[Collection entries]
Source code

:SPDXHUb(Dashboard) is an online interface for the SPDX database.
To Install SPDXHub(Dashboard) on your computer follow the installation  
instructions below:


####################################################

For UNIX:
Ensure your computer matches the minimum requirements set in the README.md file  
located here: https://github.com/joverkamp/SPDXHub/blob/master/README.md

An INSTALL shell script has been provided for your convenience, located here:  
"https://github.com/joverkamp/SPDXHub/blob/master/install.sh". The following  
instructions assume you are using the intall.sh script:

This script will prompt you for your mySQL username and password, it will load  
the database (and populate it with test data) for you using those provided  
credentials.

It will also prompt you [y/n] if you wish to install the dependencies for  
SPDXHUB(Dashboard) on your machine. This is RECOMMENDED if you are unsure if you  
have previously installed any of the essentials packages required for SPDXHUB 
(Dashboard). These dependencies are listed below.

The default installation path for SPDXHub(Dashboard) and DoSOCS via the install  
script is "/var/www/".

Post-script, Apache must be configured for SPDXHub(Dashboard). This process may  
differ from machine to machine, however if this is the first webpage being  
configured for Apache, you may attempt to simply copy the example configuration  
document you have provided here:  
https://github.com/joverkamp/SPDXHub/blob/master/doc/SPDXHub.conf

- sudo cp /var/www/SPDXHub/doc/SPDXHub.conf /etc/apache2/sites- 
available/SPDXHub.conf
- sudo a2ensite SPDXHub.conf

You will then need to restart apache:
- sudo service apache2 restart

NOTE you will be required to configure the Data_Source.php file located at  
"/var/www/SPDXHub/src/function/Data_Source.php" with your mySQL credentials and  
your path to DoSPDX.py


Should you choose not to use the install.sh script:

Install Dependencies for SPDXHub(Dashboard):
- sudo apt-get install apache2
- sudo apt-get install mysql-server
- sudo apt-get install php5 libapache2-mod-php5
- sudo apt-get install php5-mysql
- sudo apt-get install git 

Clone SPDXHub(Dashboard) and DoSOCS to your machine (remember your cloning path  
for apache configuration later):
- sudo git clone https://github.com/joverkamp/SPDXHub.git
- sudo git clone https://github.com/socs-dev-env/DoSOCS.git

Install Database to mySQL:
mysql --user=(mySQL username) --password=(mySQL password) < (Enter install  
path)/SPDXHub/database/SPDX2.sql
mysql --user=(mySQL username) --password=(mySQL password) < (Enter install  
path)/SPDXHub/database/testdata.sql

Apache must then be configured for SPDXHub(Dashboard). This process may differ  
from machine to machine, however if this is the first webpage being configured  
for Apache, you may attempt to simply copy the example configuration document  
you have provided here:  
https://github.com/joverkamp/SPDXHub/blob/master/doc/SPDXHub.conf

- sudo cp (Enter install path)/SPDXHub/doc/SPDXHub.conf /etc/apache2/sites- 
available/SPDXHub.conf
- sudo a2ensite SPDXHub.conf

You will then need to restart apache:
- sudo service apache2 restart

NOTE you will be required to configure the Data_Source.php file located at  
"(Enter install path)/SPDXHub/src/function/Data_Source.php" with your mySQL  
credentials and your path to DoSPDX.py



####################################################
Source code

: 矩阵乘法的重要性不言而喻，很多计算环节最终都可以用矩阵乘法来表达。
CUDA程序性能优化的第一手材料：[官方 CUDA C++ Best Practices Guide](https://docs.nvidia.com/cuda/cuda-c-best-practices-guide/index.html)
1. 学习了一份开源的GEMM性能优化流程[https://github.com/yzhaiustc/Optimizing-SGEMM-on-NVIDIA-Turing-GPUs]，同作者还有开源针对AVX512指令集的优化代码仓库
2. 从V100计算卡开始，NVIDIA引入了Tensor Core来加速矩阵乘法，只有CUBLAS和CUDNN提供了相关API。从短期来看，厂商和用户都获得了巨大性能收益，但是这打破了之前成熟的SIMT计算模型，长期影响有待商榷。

ACTIVITY: Please determine how many lines in the entries contain the word "copy" and answer with the number alone.

EXERCISE ANSWER: 2